A hand full of texty cards is laborious and unsightly. Icons let a player see important information at a glance.

When to Use Icons

If you find yourself using the same text on numerous cards, you should turn that text into an icon.

However, there needs to be a relatively high cutoff for this. Yes, it's nice to make lots of icons, and simplify each card as much as possible, but your game should not descend into icon hieroglyphics, where there's an icon for everything.

In Wingspan, many cards give you eggs, food, or cards. However, the game uses almost no icons in the rules text of its cards. What could've been a clear and simple game now requires reading, because "draw a card" is written out on cards endlessly, instead of there just being an icon for it. Don't try to work out what other people's birds do — they'll have to read them to you, or hand them to you.

Icon DEsign

Icons are only about making things simpler for the player. They are not art, or a challenge for the designer.

An icon shouldn't be an miniature exact representation of what it does. It should depict one object, not be a medley of concepts. Just evoke the concept of the action. If "draw a blue card" is an action, you just show a blue card. You don't need to show an arrow removing the card from the deck. Players will remember what the icons mean.

In my gangster game, you can visit locations. Some locations let you put a "Closed" sign on a location of your choice, which means that no one can go there. This is a simple and interesting ability. I made this ability into an icon. However, there are also a few self-closing locations, that put the marker on themselves. I made a separate icon for that ability.

That was a mistake. People constantly got confused as to which icon was "Close any location", and which was "Close this location." Adding arrows and other funny business simply made the icon complex, and people still interpreted it incorrectly. I removed the "self-closed" icon, and just turned it back into text, reading "put the (closed marker icon) here." It was less elegant, but it was the correct choice.


Keywords are like icons, except that they're a package of rules condensed down into a word, instead of a picture. Use keywords only where the word is going to be used as part of sentences. Otherwise, use an icon. A picture is much nicer than a word, which just blends into all the other words.

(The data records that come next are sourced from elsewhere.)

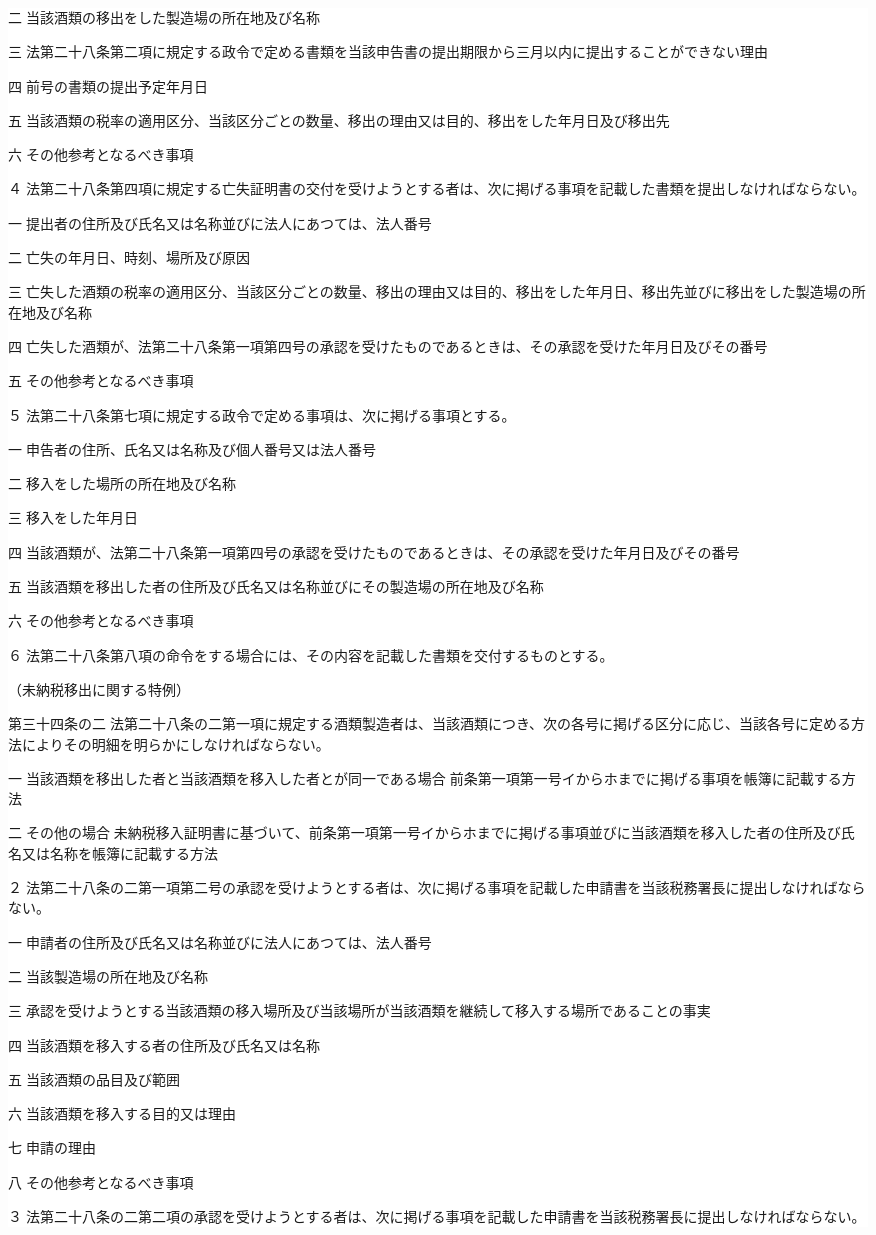 二 当該酒類の移出をした製造場の所在地及び名称

三 法第二十八条第二項に規定する政令で定める書類を当該申告書の提出期限から三月以内に提出することができない理由

四 前号の書類の提出予定年月日

五 当該酒類の税率の適用区分、当該区分ごとの数量、移出の理由又は目的、移出をした年月日及び移出先

六 その他参考となるべき事項

４ 法第二十八条第四項に規定する亡失証明書の交付を受けようとする者は、次に掲げる事項を記載した書類を提出しなければならない。

一 提出者の住所及び氏名又は名称並びに法人にあつては、法人番号

二 亡失の年月日、時刻、場所及び原因

三 亡失した酒類の税率の適用区分、当該区分ごとの数量、移出の理由又は目的、移出をした年月日、移出先並びに移出をした製造場の所在地及び名称

四 亡失した酒類が、法第二十八条第一項第四号の承認を受けたものであるときは、その承認を受けた年月日及びその番号

五 その他参考となるべき事項

５ 法第二十八条第七項に規定する政令で定める事項は、次に掲げる事項とする。

一 申告者の住所、氏名又は名称及び個人番号又は法人番号

二 移入をした場所の所在地及び名称

三 移入をした年月日

四 当該酒類が、法第二十八条第一項第四号の承認を受けたものであるときは、その承認を受けた年月日及びその番号

五 当該酒類を移出した者の住所及び氏名又は名称並びにその製造場の所在地及び名称

六 その他参考となるべき事項

６ 法第二十八条第八項の命令をする場合には、その内容を記載した書類を交付するものとする。

（未納税移出に関する特例）

第三十四条の二 法第二十八条の二第一項に規定する酒類製造者は、当該酒類につき、次の各号に掲げる区分に応じ、当該各号に定める方法によりその明細を明らかにしなければならない。

一 当該酒類を移出した者と当該酒類を移入した者とが同一である場合 前条第一項第一号イからホまでに掲げる事項を帳簿に記載する方法

二 その他の場合 未納税移入証明書に基づいて、前条第一項第一号イからホまでに掲げる事項並びに当該酒類を移入した者の住所及び氏名又は名称を帳簿に記載する方法

２ 法第二十八条の二第一項第二号の承認を受けようとする者は、次に掲げる事項を記載した申請書を当該税務署長に提出しなければならない。

一 申請者の住所及び氏名又は名称並びに法人にあつては、法人番号

二 当該製造場の所在地及び名称

三 承認を受けようとする当該酒類の移入場所及び当該場所が当該酒類を継続して移入する場所であることの事実

四 当該酒類を移入する者の住所及び氏名又は名称

五 当該酒類の品目及び範囲

六 当該酒類を移入する目的又は理由

七 申請の理由

八 その他参考となるべき事項

３ 法第二十八条の二第二項の承認を受けようとする者は、次に掲げる事項を記載した申請書を当該税務署長に提出しなければならない。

I see so many games using keywords instead of icons, because Magic does it. Magic came out in the 90's, as a low-budget game that took off. It can't easily switch to icons. You can.

Loss of flexibility

Many times, a designer has told me that they want to be able to use their game rules in all kinds of different ways, and that standardising it into an icon would restrict them! Therefore, they write out the whole sentence "...this card deals three lightning damage..." on fifty cards in their game, rather than just having a lightning bolt icon with a "3" on it. "What if I wanted to make a card that does 3 lightning damage to all targets???" This is an abysmal trade-off, that makes a game complex and ugly, so that the designer can open up a small amount of unnecessary design space.

Magic makes thousands of cards, yet it has standardised all its most common abilities (albeit into keywords, not icons.) You can do it, too.

Icon Modification

If you do want to escape your icons, you can still do so, by modifying them with text, that overrides their standard rules.

In Radlands, the damage icon is very common. The Sniper has it, but she can hit anything. The card just has the damage icon, followed by the text "any card". Radiation says "(damage icon) all people." This keeps the cards in Radlands very clean and easy to parse. You can also easily see which of your cards can do damage (or other abilities.)

Use your icons

Another bonus is that when you turn text into an icon, it makes it inherently simpler. You should then use your icon in a lot more places, because it now has an excellent Depth:Complexity ratio.

A good game has most of its text reduced down to a small group of super-interesting icons.